As a Senior Analyst (IC), you'll turn messy go to market data into clear, decision driving insights improving forecast accuracy, accelerating pipeline velocity, and reducing churn. you'll collaborate with BI, Sales, Finance, Marketing, and Product to move the metrics that matter.
What you'll do (outcomes over activities)
Own the revenue intelligence foundation
- Model the system: Build clean, reusable datasets and semantic layers across CRM, customer, and product signals. Define metric logic (pipeline coverage, conversion, forecast error, churn risk) with clear, durable definitions.
- Quantify risk and upside: Apply statistical methods and ML where they add signal time series for forecasting, classification/uplift for deal and renewal prioritization, survival analysis for churn.
- Automate the feedback loop: Productionize data quality checks, anomaly detection, and alerting so insights flow into weekly operating rhythms without manual chase.
Turn analysis into operating decisions
- Forecast with precision: Diagnose variance and bias, and propose specific changes to roll ups, cadence, and judgment overlays that improve commit reliability.
- Fix funnel friction: Identify stage to stage drop offs, recommend process changes (enablement, handoffs, definitions), and quantify impact via pre/post or controlled tests.
- Craft compelling narratives and visuals suitable for executives, ensuring clarity and ease of reuse during QBRs.
Influence without authority
- Partner across the aisle: Work with Sales leaders, Finance, and Marketing to land metric contracts and action owners.

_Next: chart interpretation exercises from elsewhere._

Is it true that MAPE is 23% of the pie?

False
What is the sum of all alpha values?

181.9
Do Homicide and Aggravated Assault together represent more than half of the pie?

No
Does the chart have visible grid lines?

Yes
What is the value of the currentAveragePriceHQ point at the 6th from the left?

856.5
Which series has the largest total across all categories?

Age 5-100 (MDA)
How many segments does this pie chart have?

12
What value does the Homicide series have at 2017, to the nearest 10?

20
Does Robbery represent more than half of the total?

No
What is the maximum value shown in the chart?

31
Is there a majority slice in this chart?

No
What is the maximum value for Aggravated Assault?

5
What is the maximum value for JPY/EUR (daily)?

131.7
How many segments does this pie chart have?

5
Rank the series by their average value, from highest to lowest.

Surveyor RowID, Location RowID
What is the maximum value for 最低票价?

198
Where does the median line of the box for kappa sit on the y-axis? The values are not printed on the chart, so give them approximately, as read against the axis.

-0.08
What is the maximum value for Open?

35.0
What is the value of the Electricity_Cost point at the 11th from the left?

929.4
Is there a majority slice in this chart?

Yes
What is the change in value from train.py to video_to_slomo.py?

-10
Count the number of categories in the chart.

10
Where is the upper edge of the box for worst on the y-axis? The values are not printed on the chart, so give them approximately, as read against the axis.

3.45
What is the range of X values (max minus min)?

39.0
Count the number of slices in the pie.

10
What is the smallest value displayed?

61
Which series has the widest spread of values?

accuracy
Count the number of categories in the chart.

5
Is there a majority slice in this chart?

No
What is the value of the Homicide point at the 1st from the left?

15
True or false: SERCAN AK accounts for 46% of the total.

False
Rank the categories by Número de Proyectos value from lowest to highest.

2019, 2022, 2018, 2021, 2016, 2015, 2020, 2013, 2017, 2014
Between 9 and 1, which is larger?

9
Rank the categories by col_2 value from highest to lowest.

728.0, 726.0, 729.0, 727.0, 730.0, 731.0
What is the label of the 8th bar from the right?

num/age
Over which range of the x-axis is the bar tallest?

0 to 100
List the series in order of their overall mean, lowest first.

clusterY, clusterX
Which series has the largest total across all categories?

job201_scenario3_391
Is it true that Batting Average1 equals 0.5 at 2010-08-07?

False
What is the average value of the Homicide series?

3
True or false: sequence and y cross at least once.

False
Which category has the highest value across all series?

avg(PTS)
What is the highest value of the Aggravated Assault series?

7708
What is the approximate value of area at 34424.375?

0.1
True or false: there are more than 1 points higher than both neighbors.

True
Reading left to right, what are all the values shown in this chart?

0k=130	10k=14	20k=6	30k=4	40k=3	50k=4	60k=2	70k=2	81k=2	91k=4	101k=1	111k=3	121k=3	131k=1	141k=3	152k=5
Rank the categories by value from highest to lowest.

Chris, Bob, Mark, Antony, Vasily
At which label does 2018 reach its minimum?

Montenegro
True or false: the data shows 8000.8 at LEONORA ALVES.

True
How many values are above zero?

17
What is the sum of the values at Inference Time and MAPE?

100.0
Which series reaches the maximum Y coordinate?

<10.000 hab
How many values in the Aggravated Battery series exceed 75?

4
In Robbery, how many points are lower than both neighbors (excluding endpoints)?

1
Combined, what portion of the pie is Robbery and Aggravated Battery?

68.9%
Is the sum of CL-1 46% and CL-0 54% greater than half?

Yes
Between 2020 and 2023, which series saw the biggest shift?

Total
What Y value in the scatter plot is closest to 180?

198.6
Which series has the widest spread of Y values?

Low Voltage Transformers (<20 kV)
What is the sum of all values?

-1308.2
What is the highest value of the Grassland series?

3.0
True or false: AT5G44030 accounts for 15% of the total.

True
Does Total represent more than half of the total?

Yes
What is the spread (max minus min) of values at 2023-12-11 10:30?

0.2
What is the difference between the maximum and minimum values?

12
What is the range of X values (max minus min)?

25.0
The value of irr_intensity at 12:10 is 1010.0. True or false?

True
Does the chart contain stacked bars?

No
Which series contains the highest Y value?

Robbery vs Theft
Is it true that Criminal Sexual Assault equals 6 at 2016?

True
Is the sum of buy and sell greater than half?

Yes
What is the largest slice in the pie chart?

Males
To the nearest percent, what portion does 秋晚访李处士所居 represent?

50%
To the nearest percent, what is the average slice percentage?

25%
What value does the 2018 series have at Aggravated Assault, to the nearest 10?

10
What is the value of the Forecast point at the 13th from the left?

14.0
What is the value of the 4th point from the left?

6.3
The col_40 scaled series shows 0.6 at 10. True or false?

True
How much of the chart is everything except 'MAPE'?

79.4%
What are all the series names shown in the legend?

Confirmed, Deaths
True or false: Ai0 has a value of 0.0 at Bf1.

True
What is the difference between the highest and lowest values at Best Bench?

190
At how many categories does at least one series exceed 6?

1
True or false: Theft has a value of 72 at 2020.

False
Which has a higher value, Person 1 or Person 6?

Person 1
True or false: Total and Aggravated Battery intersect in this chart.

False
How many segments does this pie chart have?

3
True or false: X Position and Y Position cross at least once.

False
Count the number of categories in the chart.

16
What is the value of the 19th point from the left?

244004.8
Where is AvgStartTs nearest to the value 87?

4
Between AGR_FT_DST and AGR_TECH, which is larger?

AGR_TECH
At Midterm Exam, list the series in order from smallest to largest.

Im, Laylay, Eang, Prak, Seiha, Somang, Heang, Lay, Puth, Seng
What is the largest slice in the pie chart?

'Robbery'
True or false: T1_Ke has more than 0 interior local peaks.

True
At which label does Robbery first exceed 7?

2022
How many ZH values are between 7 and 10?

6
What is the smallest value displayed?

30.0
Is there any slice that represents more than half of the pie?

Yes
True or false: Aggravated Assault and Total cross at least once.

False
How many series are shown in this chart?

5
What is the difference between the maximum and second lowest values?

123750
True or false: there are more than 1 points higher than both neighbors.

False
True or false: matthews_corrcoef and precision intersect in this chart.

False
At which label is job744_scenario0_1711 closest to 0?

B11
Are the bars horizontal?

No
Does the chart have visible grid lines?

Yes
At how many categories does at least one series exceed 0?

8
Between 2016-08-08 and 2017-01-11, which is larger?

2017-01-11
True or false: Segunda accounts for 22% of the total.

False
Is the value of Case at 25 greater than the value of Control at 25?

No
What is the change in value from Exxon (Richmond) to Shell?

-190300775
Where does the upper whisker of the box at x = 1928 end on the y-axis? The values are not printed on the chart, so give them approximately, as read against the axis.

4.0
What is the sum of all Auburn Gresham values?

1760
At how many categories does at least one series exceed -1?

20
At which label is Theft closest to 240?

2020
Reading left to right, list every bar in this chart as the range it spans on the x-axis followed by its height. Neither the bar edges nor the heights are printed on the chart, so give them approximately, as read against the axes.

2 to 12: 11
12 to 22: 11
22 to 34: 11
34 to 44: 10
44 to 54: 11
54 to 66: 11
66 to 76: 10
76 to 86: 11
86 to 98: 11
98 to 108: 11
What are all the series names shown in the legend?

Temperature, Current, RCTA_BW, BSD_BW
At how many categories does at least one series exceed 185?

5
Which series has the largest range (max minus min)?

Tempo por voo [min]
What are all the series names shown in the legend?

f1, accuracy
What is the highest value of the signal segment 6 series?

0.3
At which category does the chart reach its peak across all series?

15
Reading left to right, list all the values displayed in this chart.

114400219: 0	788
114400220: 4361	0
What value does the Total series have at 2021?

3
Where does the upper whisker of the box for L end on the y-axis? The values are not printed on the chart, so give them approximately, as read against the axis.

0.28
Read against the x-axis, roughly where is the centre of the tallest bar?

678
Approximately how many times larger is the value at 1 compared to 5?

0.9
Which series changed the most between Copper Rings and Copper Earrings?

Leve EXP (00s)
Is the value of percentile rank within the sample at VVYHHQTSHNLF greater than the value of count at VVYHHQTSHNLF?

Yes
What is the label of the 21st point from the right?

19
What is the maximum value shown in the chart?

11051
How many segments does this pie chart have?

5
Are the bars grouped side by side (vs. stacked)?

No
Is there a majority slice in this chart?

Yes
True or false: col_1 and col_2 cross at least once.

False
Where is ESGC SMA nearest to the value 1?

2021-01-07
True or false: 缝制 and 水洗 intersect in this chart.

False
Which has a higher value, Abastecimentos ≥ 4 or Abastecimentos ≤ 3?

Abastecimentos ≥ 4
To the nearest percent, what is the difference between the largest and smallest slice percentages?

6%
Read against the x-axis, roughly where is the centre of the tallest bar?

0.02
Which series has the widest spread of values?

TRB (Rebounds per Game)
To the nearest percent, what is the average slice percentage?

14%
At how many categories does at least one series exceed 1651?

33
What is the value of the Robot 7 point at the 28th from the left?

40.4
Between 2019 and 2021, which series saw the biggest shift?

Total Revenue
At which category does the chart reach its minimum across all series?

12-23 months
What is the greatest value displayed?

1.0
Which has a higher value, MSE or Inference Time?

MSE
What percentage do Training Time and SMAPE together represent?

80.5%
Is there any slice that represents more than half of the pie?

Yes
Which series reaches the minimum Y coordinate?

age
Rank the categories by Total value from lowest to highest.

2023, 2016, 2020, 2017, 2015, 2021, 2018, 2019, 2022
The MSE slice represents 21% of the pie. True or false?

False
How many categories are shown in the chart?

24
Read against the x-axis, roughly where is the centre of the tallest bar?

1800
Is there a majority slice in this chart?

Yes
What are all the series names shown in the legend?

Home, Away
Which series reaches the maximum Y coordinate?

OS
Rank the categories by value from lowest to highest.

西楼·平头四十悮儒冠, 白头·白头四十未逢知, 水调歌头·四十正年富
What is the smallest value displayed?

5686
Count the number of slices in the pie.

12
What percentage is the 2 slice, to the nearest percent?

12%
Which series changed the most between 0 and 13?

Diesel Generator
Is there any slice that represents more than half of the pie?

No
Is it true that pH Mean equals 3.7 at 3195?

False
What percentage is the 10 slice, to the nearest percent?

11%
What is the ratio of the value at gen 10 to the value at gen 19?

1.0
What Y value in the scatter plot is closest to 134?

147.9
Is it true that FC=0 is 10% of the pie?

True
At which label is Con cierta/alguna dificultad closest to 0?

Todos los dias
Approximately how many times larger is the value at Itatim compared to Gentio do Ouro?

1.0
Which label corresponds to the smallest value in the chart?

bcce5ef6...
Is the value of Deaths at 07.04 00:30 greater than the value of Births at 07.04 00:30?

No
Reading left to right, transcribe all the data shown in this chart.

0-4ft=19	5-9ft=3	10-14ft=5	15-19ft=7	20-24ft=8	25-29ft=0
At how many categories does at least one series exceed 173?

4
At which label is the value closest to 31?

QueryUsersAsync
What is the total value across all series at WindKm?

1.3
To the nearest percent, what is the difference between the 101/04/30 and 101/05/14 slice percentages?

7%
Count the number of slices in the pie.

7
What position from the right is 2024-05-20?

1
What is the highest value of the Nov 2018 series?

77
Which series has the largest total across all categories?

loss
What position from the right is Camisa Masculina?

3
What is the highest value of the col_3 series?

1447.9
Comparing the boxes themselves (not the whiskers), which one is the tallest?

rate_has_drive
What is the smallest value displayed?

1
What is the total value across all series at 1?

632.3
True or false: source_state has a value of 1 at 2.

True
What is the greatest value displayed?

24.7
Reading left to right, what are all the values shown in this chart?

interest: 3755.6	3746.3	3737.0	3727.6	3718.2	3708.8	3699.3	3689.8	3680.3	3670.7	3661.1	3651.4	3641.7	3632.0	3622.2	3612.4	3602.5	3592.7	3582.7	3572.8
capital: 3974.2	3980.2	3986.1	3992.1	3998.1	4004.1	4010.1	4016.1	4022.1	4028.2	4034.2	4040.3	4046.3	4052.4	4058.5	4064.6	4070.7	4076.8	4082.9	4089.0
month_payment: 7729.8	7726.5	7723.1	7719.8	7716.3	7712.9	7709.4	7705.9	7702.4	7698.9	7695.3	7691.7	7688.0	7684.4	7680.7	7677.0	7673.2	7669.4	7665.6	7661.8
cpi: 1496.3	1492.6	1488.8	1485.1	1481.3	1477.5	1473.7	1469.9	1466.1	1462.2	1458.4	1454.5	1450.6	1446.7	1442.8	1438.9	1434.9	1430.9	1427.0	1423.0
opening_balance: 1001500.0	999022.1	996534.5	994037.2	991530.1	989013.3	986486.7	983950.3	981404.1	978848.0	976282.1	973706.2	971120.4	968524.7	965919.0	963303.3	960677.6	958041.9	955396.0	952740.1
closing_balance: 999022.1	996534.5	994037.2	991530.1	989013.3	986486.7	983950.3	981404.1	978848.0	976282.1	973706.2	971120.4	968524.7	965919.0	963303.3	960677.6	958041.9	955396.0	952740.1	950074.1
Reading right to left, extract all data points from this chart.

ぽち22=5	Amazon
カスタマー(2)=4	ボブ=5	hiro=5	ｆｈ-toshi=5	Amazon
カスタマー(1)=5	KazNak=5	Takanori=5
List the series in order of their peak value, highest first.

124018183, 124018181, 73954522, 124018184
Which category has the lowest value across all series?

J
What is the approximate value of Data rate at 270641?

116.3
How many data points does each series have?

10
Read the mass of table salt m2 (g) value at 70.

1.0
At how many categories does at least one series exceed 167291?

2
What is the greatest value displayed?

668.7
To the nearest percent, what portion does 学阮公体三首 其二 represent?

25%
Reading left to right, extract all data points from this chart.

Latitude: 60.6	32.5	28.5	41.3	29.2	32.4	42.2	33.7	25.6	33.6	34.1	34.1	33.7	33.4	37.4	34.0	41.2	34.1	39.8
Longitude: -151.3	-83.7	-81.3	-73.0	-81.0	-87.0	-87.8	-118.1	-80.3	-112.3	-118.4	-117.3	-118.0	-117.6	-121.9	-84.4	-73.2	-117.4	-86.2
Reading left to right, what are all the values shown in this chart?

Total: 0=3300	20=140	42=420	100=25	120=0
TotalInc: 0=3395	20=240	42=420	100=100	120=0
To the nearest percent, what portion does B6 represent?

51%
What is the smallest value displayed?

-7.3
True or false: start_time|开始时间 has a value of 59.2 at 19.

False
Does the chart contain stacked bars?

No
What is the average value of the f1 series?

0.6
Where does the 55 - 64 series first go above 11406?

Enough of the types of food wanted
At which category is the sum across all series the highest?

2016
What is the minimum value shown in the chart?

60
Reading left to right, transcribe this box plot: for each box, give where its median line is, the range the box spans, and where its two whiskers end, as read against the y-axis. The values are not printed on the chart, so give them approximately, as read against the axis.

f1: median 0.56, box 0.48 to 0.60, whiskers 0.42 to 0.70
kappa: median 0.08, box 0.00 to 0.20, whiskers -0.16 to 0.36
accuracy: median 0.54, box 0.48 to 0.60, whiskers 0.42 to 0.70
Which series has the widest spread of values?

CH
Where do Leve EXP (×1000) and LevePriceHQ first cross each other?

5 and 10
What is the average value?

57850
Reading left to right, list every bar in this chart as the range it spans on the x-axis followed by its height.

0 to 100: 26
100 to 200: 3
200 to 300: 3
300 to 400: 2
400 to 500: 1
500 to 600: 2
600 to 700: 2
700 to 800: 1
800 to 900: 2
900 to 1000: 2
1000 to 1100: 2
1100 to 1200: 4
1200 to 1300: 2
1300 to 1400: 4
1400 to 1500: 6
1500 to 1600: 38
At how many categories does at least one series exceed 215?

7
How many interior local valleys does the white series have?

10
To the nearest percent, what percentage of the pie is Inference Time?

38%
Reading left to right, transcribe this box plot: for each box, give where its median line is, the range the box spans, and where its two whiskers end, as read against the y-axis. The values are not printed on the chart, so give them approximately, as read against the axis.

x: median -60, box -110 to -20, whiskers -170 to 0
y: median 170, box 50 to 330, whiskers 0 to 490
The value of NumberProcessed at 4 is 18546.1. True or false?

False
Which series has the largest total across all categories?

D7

- Improve: Mentor peers on analytical structure, code hygiene, and communication craft; contribute templates, queries, and documentation others can build on.
What you bring
Foundational skills (the must haves)
- Data engineering: Strong SQL; experience crafting schemas for analytics (slowly changing dimensions, surrogate keys, late arriving facts), building reliable pipelines/orchestration, and version controlling code and data definitions.
- Statistics: Comfort with inference and experimentation (A/B, diff in diff, power), regression/time series, uncertainty communication, and translating assumptions into business guardrails.
- Machine learning (pragmatic): Hands on with supervised learning for classification/regression and survival/retention modelling; ability to choose simple, explainable models when they outperform complexity.
- Business and communication: You map models to money (quota, coverage, conversion, churn) and package insights into crisp, executive ready narratives.
Experience
- 5 8 years in SaaS Sales/Revenue Operations analytics; proven impact through measurable results.
- Proven track record operating across modern data stacks (warehouse + transformation + notebooks + BI) specific tools are less important than the architectural thinking and craft you bring.
- Education: B.Tech/BE or Advanced degree in Math, CS, or Statistics + MBA or equivalent experience from a reputable institution.
Nice to have
- Experiment development in go-to-market settings (policy changes, enablement tests, pricing/packaging experiments).
- Exposure to MLOps concepts (feature hygiene, drift checks, monitoring) and documentation culture (readmes, metric contracts, data dictionaries).
How we'll measure success (Year 1 targets)
- Increase sales manager quota attainment by 30% through enhanced forecasting models.
- Reduce pipeline leakage by 20% via AI-powe'red deal prioritization.
- Cut customer churn by 15% through predictive retention analytics.